Meantime, data science/analytics is the fastest-growing field in the United States, and according to LinkedIn, the profession has grown 6.5 times since 2012. As data science is based in statistics and computer science, proficiency in mathematics is, again, a prerequisite.
Maths is problem-solving. It is logic. It is analysis. It underpins analytical thinking. You simply cannot do these things without mathematics.
Globally, mathematics education is benefiting from high levels of investment to meet future needs. In 2015, Japan took steps to close social science and humanities faculties at 26 of its 86 national universities in favour of subjects that would better prepare its workforce for the future. Professor Grasselli notes that, at McMaster University in Canada, Mathematics is the largest department in the Science Faculty, and student numbers have increased by a multiple of five over the last six years. “Prospective students are aware of the need to have the mathematical skill to be able to work in any industry, and they are designing their education around that.”

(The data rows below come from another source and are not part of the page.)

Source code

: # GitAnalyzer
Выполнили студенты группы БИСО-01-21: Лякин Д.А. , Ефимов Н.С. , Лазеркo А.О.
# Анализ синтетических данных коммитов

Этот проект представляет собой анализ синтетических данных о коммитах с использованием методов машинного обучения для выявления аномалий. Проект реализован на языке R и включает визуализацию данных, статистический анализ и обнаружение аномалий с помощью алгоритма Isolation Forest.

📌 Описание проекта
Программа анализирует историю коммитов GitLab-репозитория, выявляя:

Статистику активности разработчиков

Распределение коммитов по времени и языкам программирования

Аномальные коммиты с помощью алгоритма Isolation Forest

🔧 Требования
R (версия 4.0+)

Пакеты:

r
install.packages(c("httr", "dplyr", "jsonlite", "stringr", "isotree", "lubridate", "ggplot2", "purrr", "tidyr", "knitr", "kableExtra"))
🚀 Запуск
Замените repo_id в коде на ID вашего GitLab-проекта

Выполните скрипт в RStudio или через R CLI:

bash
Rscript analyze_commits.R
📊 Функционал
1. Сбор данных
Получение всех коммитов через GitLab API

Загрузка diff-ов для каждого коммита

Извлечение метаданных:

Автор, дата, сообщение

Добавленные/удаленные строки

In South Africa, the picture is less positive. It is deeply problematic that South Africa is not producing sufficient school leavers who are competent in mathematics. The World Economic Forum’s 2016 Global Competitiveness Report ranked South Africa last out of 140 countries for mathematics and science.
This needs to be remedied. Urgently. Proficiency in mathematics is crucial for South Africa’s economic growth and development – as an emerging economy, we cannot afford not to invest in mathematics education. We need skilled people who can inform policy and shape industry. On an individual level, maths proficiency will become increasingly indispensable for job security.
Quite simply, the future world of work will be divided into jobs that are fulfilling, worth doing, and lucrative – and those that are not. Mathematics may prove to be the dividing line.